As we try to work out how Iranian citizens, activists, journalists, new media propagators, and politically conscious folks are using Twitter to converse about the Iranian election, we need to step back and think about some of the practices that are core to what’s taking place. One of these is retweeting, or the act of spreading a message along inside Twitter. Earlier this week, Scott Golder, Gilad Lotan, and I just finished a descriptive paper on retweeting as a conversational practice:
The purpose of this paper is simple. We wanted to explore retweeting as a conversational practice. In doing so, we highlight just how bloody messy retweeting is. Often, folks who are deeply embedded in the culture think that there are uniform syntax conventions, that everyone knows what they’re doing and agrees on how to do it. We found that this is blatantly untrue. When it comes to retweeting, things get messy. The 140 character constraints introduce new dynamics and people route around a potential limitation is unique ways. But this doesn’t mean that everything is honky dory. There are authorship issues and attribution issues. The fidelity of a message often gets corrupted as it spreads, revealing the ways in which retweeting has become the modern day incarnation of the “Telephone Game.”

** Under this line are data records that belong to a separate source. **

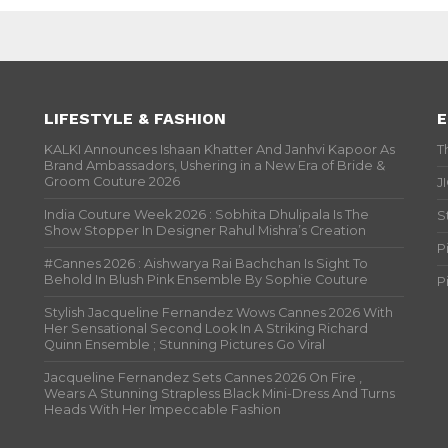
LIFESTYLE & FASHION
E
KALKI Announces Ishaan Khatter And Janhvi Kapoor As
T
Brand Ambassadors, Ushering in a New Era of Bride &
Groom Couture 2026
J
India Couture Week 2026 : Sobhita Dhulipala Is The
S
Show Stopper In Designer Rahul Mishra’s Creation
P
#Cannes 2026 : Aishwarya Rai Bachchan Is Sight To
Behold In Blush Pink Ensemble By Sophie Couture
P
Stylish Jacqueline Fernandez Wows Cannes 2026 With
Her Sensational Second Look In A Striking Richard
Quinn Ensemble ; Stunning Pictures Go Viral
Jacqueline Fernandez Sets Cannes 2026 On Fire ,
Wears A Stunning Strapless Black Mini-Dress And Turns
Heads With Her Impeccable Fashion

This paper is currently under review in an academic setting, but we’re making it available for public commentary and critique. Also, given how confused folks are in the public and mainstream media, we felt that getting this out sooner rather than later might be helpful in clearing up some myths about what’s going on. Retweeting is core to information dissemination on Twitter but how it’s unfolding is more complex than many believe.
Please enjoy! And we welcome any and all feedback!